Pior do que a chuva é o manda-chuva
15/12/2008, 13:37
Não é só a chuva que volta a atacar em Santa Catarina. O governador Luíz Henrique da Silva também está pegando pesado. Não lhe basta ser o tricampeão nacional de derrubada da mata atlântica. Ou mesmo o propagandista de um Código Ambiental para revogar todas as disposições contrárias a suas idéias, como transformar Florianópolis em Marbela. Ele agora patrocina na Assembléia Legislativa a liquidação do Parque Estadual da Serra do Tabuleiro.

O parque é o melhor remédio da farmacopéia política catarinense para evitar o desmanche de seus morros, quando os céus desabam sobre a imprevidência humana aqui na terra. Tem 90 mil hectares. Cobre um por cento do estado. Quem não o reconhece pelo nome, mas andou um dia pelo litoral do estado, mesmo distraído há de ter percebido sua existência.

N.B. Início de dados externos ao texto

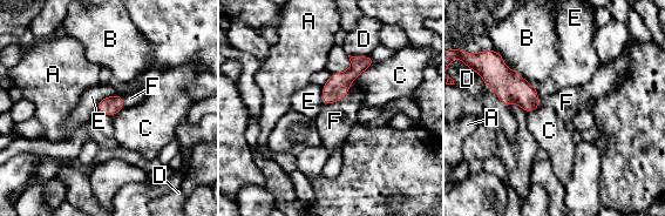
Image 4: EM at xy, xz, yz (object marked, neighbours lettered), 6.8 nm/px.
add F # A other, B other, C other, D other, E other, F same; passes_along 4:(338, 85), (332, 102), (334, 121); it goes on there

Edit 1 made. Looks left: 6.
open 3d 4um at 1:(1008, 31) # thin end

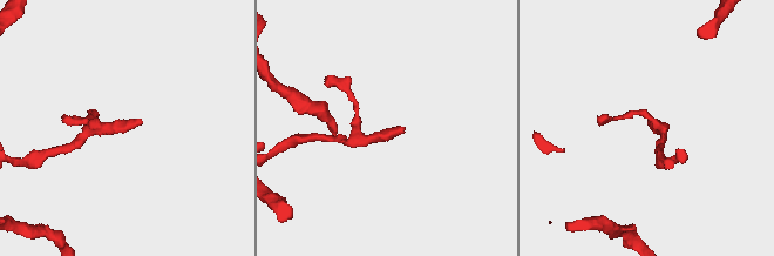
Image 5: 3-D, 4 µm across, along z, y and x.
open em planes tint at 5:(402, 132)

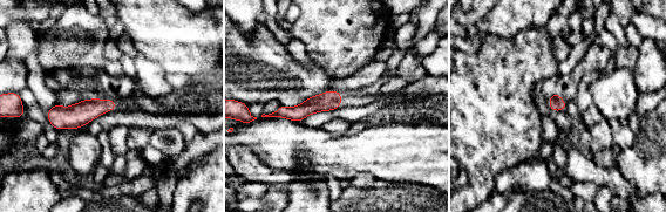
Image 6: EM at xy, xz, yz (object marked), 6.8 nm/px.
open em planes letters same # see the neighbours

É dele a paisagem que liga o mar ao planalto, com mata atlântica, restingas verdes, florestas de araucária e campos de altitude. E engloba os mananciais que abastecem Florianópolis, canalizando para as torneiras de um milhão de pessoas, em perfeitas condições de uso, a água serrana dos rios Vargem do Braço e Cubatão. É nisso que o governador resolveu mexer, para estragar.

Loteamento informal

O parque está ali desde 1975. Vive há 33 anos sob ataque. O resto ficou sendo de quem pegou primeiro. Como a Baixada do Maciambu, vítima do decreto que lhe amputou uma faixa de 500 metros da costa, em Palhoça, para dar ao município um balneário.

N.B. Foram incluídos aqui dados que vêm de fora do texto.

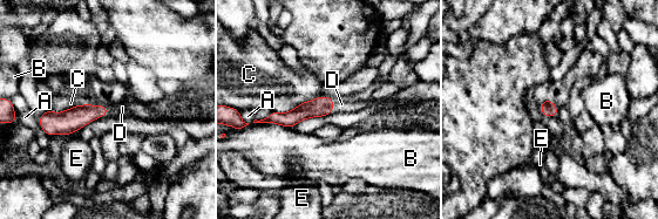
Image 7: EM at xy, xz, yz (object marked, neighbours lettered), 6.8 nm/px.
add D # A other, B other, C other, D same, E other; the neuron continues

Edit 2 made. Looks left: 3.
open overview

Alegou-se, na ocasião, a urgência de regularizar seis mil lotes situados dentro de seu território – todos eles generosamente distribuídos pela prefeitura em área pública, confiada à administração local desde 1904 e ainda por cima protegida contra todo tipo de ocupação pelo Código Florestal de 1965.  Isso foi em 1979, quando o parque tinha apenas quatro anos. Abriu o atalho político para desmembrá-lo. E não parou mais, segundo o geógrafo Leonardo Carvalho, que viu a pressão contra aintegridade do parque subir como gerente de Unidades de Conservação da Fundação de Meio Ambiente de Santa Catarina e diretor de Estudos Ambientais de Palhoça.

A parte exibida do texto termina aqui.